• [Selected excerpt]
━━━━━━
It was one of those days. My gut instinct was telling me “don’t go to Reefsteamers today”, while my gut was telling me “you need exercise!” . The reason for heading out to Germiston was the Easter Train operated by Reefsteamers that was due to depart at 10.30 on a round trip. Not much else was going on because it was a public holiday so off I went.

Everything went well until I came to the abysmal track that is used by RS as a road to access the depot.  In rainy season this track is a quagmire. We hadn’t had rain in yonks so the assumption was that that the road was passable. The first giant puddle should have served as a warning, but I didn’t really have any problems with it. The next puddle was a different puddle altogether, it was more like a bog and I ended up bogged down to running board level halfway through.

Now people may scoff at my strange car, but the yellow peril and I have been to many odd places where cars like mine should not go. The situation was bad, this road is literally in the middle of nowhere, with a squatter camp close by and nothing between it and the depot. I tried a few movements to try gauge how badly I was stuck, but the mud was very deep and I was soon up to my ankles in it. Fortunately I was wearing boots or my shoes would still be in Germiston. 
I decided to lock up and try for help from RS, but they were busy trying to get the train underway and there was no help forthcoming from them. I never really had a good relationship with RS, the days when I was working at the depot I kind of did my own thing and nobody really took  much notice of me. I also recall the one meeting I attended that pretty much killed it off for me. Back to the car I trudged, noting an even bigger puddle a few bends further on. There was no way I would have gotten through that one either! What worried me was the type of puddle I was in, that yellow mud was mine sand, so it was probable that the water was upwelling acid mine drainage, after all, we hadn’t had rain here in ages.
━━━━━━
• [Material supplied]

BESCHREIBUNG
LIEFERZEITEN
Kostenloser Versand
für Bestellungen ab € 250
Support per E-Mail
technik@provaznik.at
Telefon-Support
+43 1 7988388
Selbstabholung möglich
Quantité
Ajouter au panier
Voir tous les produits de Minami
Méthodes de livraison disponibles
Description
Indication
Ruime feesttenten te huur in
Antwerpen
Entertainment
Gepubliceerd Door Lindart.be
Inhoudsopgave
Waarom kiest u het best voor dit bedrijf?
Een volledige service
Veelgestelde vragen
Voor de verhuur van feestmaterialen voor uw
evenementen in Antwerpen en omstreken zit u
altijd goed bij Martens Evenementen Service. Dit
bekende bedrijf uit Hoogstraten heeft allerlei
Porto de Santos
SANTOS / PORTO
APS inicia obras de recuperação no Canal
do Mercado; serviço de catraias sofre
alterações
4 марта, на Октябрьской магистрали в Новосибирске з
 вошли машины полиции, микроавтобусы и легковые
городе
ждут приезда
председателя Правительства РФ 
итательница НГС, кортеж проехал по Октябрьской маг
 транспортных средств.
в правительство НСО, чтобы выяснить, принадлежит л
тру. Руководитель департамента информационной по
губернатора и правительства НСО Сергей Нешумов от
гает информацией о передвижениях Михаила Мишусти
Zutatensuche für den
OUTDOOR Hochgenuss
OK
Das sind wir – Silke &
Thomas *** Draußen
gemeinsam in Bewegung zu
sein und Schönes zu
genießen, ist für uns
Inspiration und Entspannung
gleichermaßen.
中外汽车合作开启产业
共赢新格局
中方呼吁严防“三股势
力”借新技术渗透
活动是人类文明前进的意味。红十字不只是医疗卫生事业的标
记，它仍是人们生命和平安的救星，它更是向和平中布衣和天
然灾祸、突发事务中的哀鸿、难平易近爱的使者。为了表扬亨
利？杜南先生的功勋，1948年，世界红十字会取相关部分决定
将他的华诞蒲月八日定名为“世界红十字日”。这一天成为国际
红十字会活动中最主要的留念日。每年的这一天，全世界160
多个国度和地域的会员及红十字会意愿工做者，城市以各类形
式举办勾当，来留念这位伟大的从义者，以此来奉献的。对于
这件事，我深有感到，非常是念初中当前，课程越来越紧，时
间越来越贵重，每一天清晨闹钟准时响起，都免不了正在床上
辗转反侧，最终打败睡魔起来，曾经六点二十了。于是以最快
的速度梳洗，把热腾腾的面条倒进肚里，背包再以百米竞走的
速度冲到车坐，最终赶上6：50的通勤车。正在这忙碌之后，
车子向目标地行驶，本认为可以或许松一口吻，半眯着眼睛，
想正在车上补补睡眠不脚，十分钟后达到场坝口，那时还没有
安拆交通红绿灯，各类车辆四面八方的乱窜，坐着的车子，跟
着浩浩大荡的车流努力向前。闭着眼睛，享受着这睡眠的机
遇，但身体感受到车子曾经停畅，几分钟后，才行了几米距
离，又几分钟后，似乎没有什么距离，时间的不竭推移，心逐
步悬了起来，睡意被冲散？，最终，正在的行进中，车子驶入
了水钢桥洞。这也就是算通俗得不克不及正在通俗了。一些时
━━━━━━
• [Directions]
[A] Copy everything from "Now people may" down to "still be in Germiston." from the account of the drive to the Reefsteamers depot, word for word.
[B] Rewrite everything from the start of the records down to the line containing "Ruime feesttenten te huur in", replacing "Selbstabholung möglich" with "Abholung vor Ort möglich" and leaving all else unchanged. Return only those lines.
The text and the records are unrelated to each other.

• [Answer section]
[A]
Now people may scoff at my strange car, but the yellow peril and I have been to many odd places where cars like mine should not go. The situation was bad, this road is literally in the middle of nowhere, with a squatter camp close by and nothing between it and the depot. I tried a few movements to try gauge how badly I was stuck, but the mud was very deep and I was soon up to my ankles in it. Fortunately I was wearing boots or my shoes would still be in Germiston.

[B]
BESCHREIBUNG
LIEFERZEITEN
Kostenloser Versand
für Bestellungen ab € 250
Support per E-Mail
technik@provaznik.at
Telefon-Support
+43 1 7988388
Abholung vor Ort möglich
Quantité
Ajouter au panier
Voir tous les produits de Minami
Méthodes de livraison disponibles
Description
Indication
Ruime feesttenten te huur in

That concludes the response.